- Opening Delimiter -

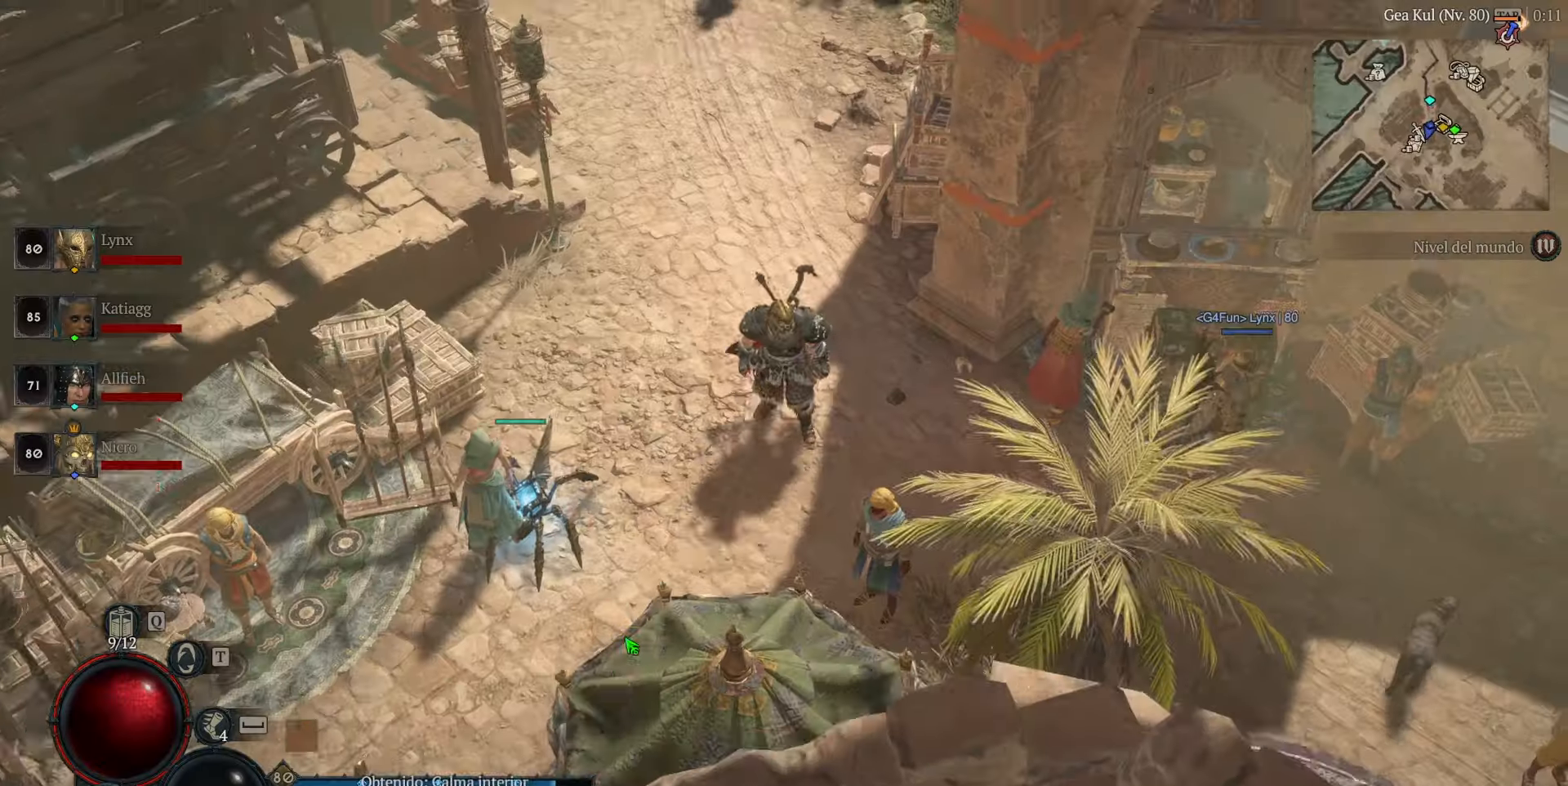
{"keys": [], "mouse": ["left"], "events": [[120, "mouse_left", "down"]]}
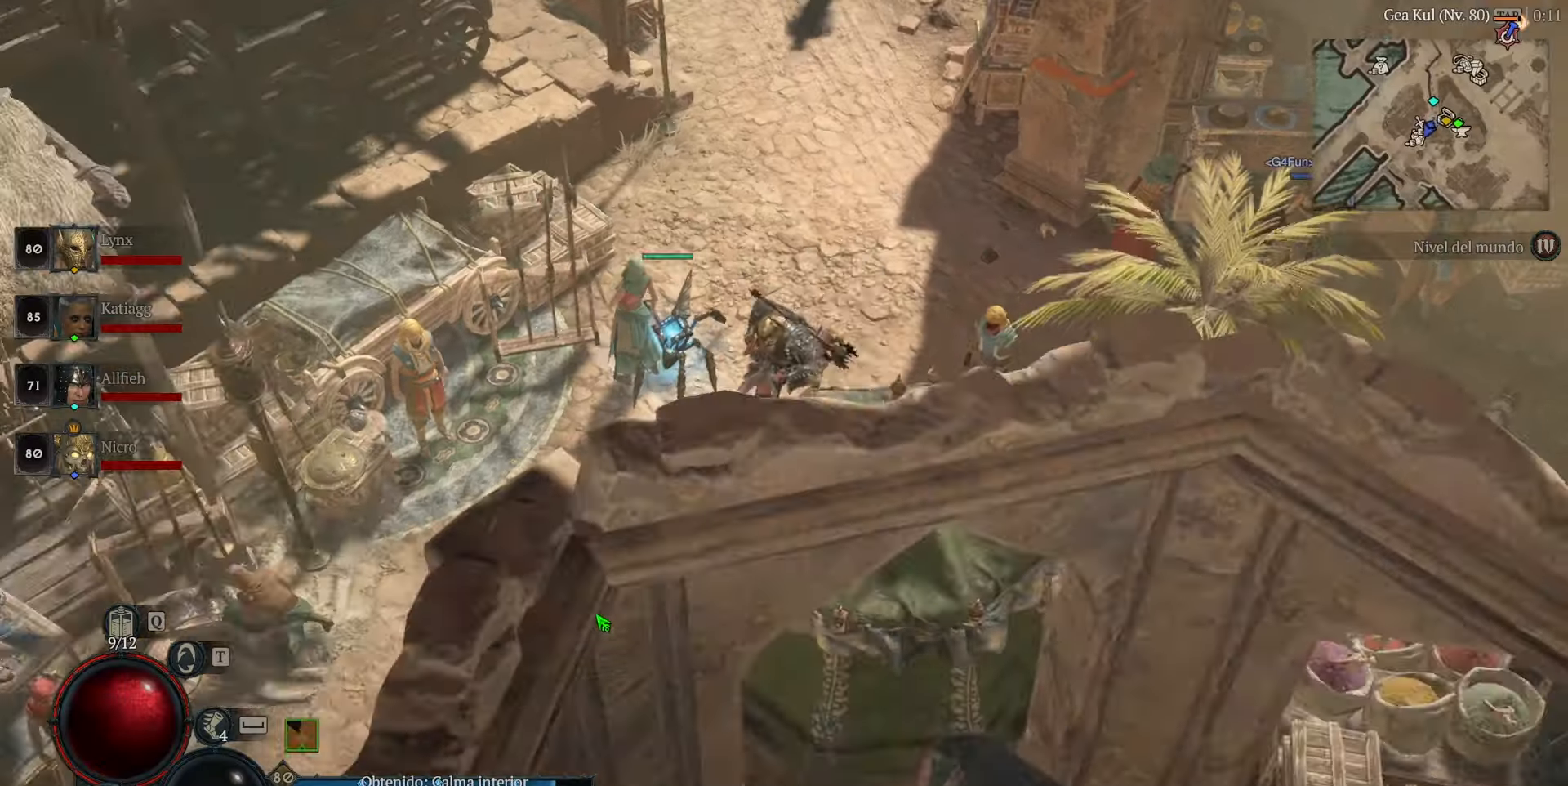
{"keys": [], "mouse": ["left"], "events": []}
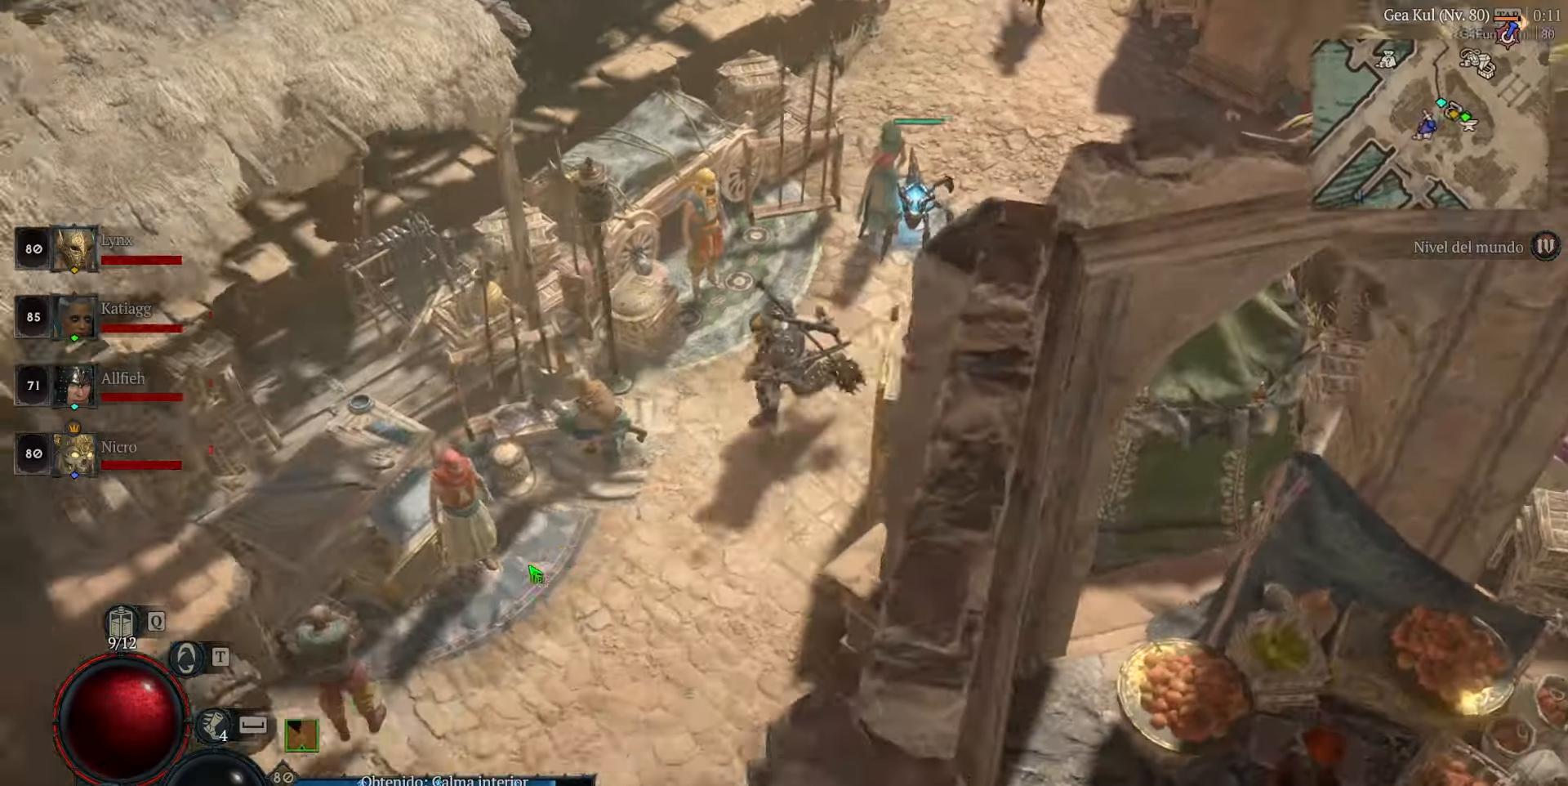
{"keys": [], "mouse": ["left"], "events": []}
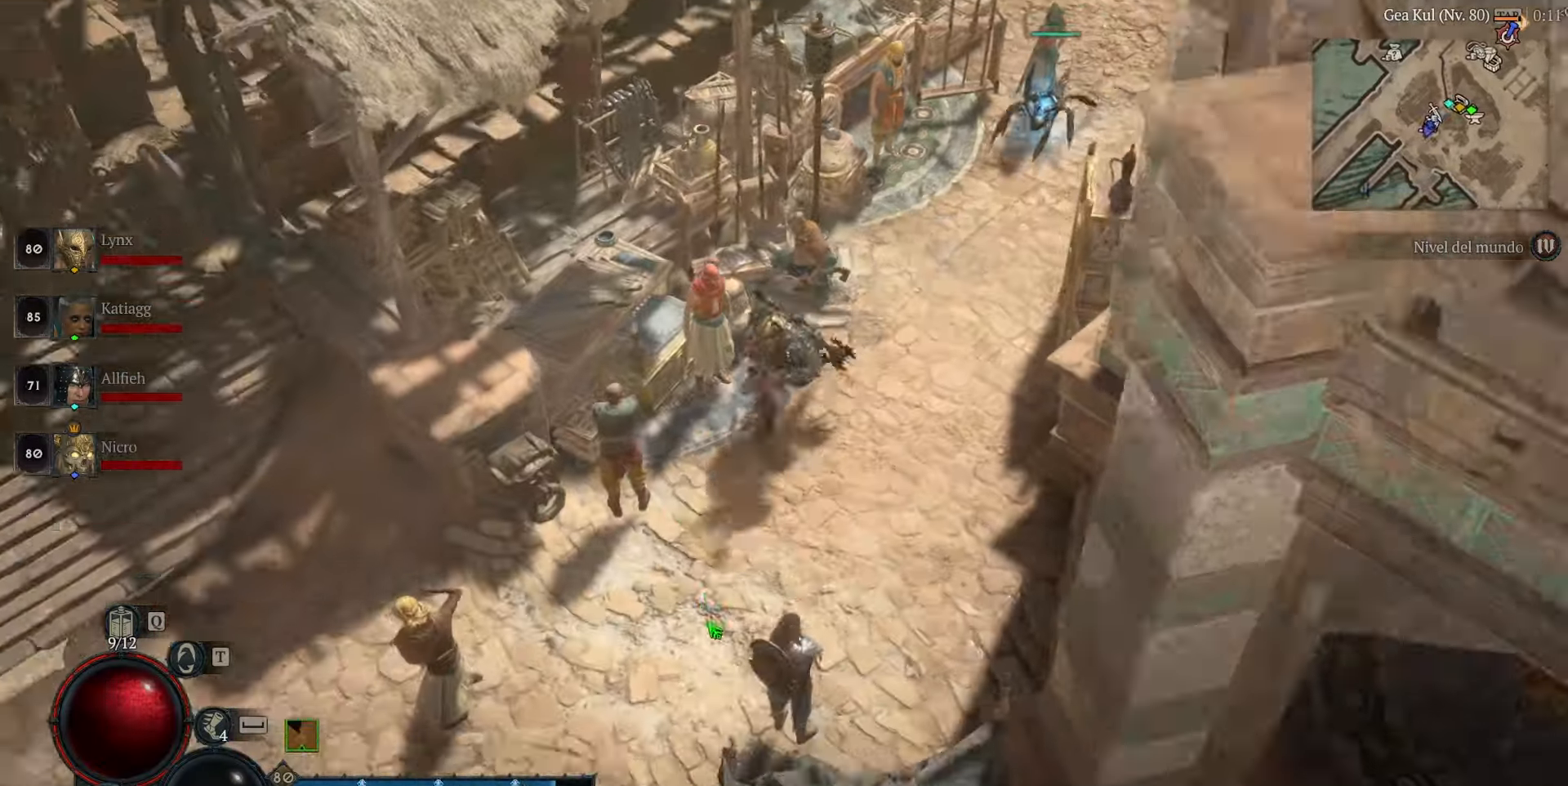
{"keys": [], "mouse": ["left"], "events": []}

- Closing Delimiter -

### DIRECTIONS FOR THIS TASK:
Every word of the data should be reproduced exactly; please omit any pictures.

### EXERCISE RESPONSE:
{"keys": [], "mouse": ["left"], "events": [[120, "mouse_left", "down"]]}
{"keys": [], "mouse": ["left"], "events": []}
{"keys": [], "mouse": ["left"], "events": []}
{"keys": [], "mouse": ["left"], "events": []}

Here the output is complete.